→ **Task 1**
Translate this sentence from the profile of Aaron S. Coleman into Spanish: "Coleman also gained experience by painting bridges, trains and billboards."
→ **Task 2**
Pick up the profile of artist Aaron S. Coleman after its final sentence and write the next few sentences.

[Opening Document section section]

Aaron S. Coleman is an assistant professor at the University of Arizona who took part in the most recent Artist Talk at Stan State.
Coleman predominately teaches printmaking as well as contemporary, drawing, collage and more.
After attending Herron School of Art and Design in Indianapolis for his bachelor’s and Northern Illinois University for his master’s, Coleman started working on graffiti art.
“I was engaged in graffiti art, and I began to appropriate other imagery as kind of a hangover [in] my interest in appropriating sounds or images in making music or painting walls,” explained Coleman.
For Coleman, hearing hip hop music, especially from Afrika Bambaataa, was engaging because “he was also pulling from different cultures and different eras in fashion different geographic locations to create his outward appearance.”
Coleman added, “My early years were really influenced by hip hop music and graffiti art and this idea that no matter what I was doing I could pull some things that already existed to create new meaning in tell[ing] them in a way that I thought they hadn't been told yet."
Coleman also gained experience by painting bridges, trains and billboards.

[Closing Document section section]
[Opening Raw data section]

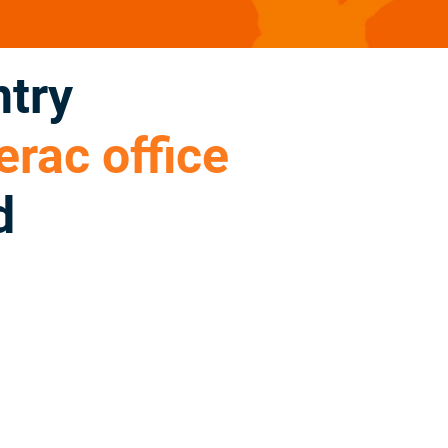
ntry
rac office
d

[Closing Raw data section]

→ **Task result 1**
Coleman también adquirió experiencia pintando puentes, trenes y vallas publicitarias.

→ **Task result 2**
“I painted a lot of these kinds of large-scale murals, so this particular mineral that the kids in the neighborhood often come out when we were painting and asked us to paint a portrait,” Coleman said.
The first series Coleman presented at the Artist Talk was "Pink and Purple." This series contains 14 small mixed media paintings that demonstrate Coleman’s exploration of altered coloring books from the 1950s.
“These coloring books are used as educational tools to teach children about the colors of the world around them," Coleman explained. "While there are very few people of color in the book, the pages have yellowed over time and resemble my biracial skin tone. The key on the back of the book gives instructions as to how the pages should be colored, yet missing from this key is any reference to skin tone.”
Coleman explained that he created the pages by following the instructions, while also harnessing various life experiences and stereotypes to make assumptions about the figures in the book.
“When I was young, I heard two people talking and one guy said, 'He was so black he was purple,' and as a child I was like, 'Wow, that sounds really cool'... that image always kind of stuck with me. Purple skin sounded interesting to me and fun and neat,” said Coleman.
Yet, as Coleman got older, he began to understand that they were making fun of the black man.
Coleman mentioned that "Pink and Purple" was all based on a stereotype, on how people can be made fun of based on how dark their skin is.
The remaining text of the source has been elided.